> Exercise: Copy the lines below word for word, omitting the pictures.

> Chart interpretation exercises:
· · · ·
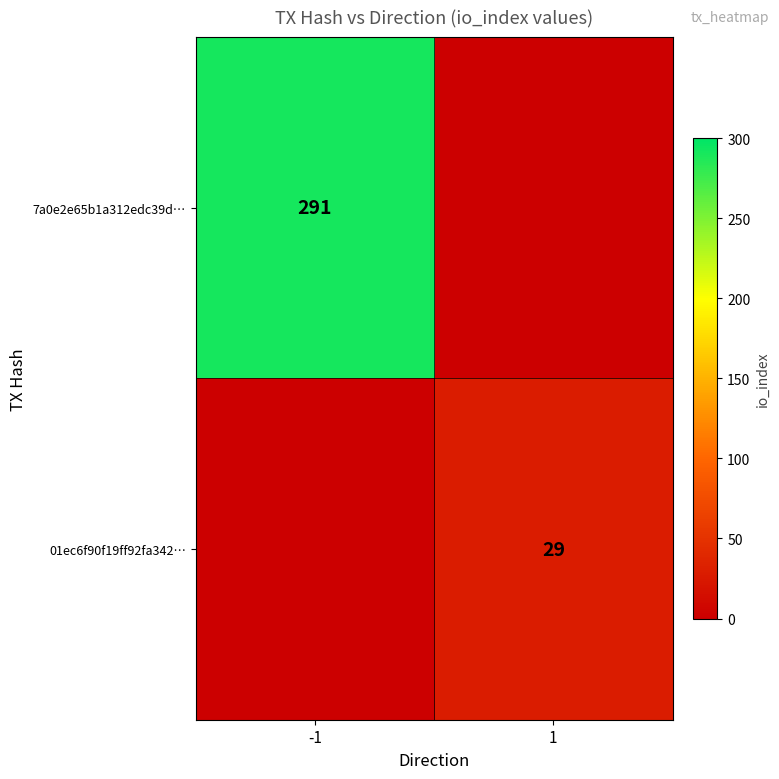

Is it true that 01ec6f90f19ff92fa342… equals 29 at 1?

True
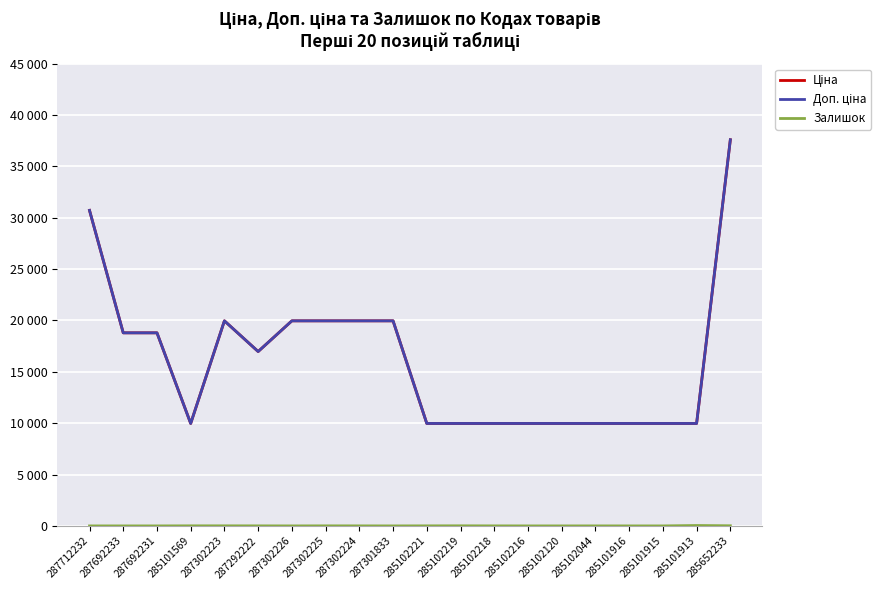

True or false: Залишок and Доп. ціна cross at least once.

False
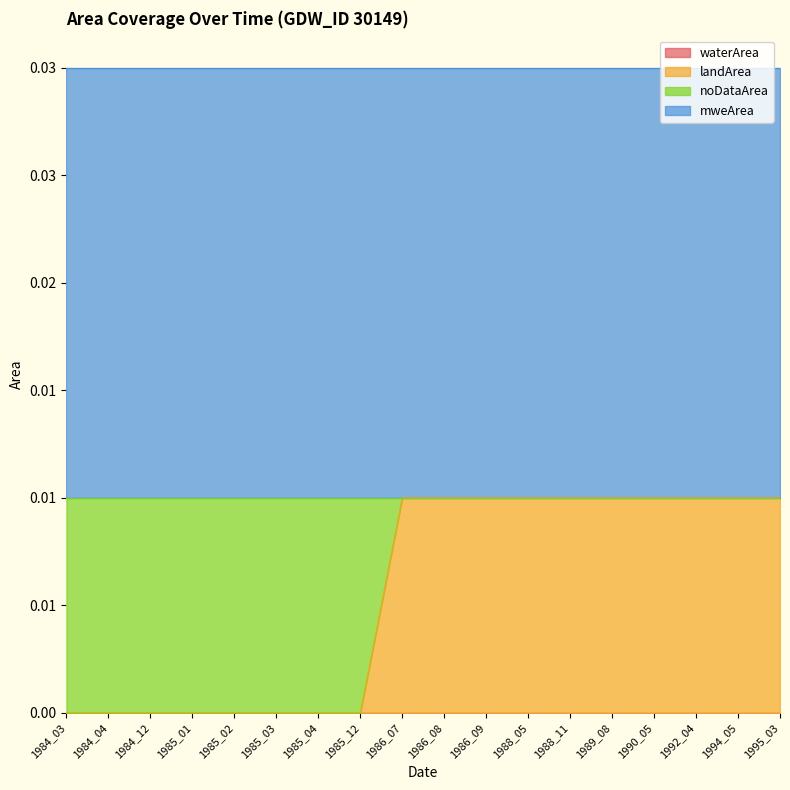

Which category has the lowest value across all series?

1984_03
· · · ·
> Response to this exercise:
Is it true that 01ec6f90f19ff92fa342… equals 29 at 1?

True

True or false: Залишок and Доп. ціна cross at least once.

False

Which category has the lowest value across all series?

1984_03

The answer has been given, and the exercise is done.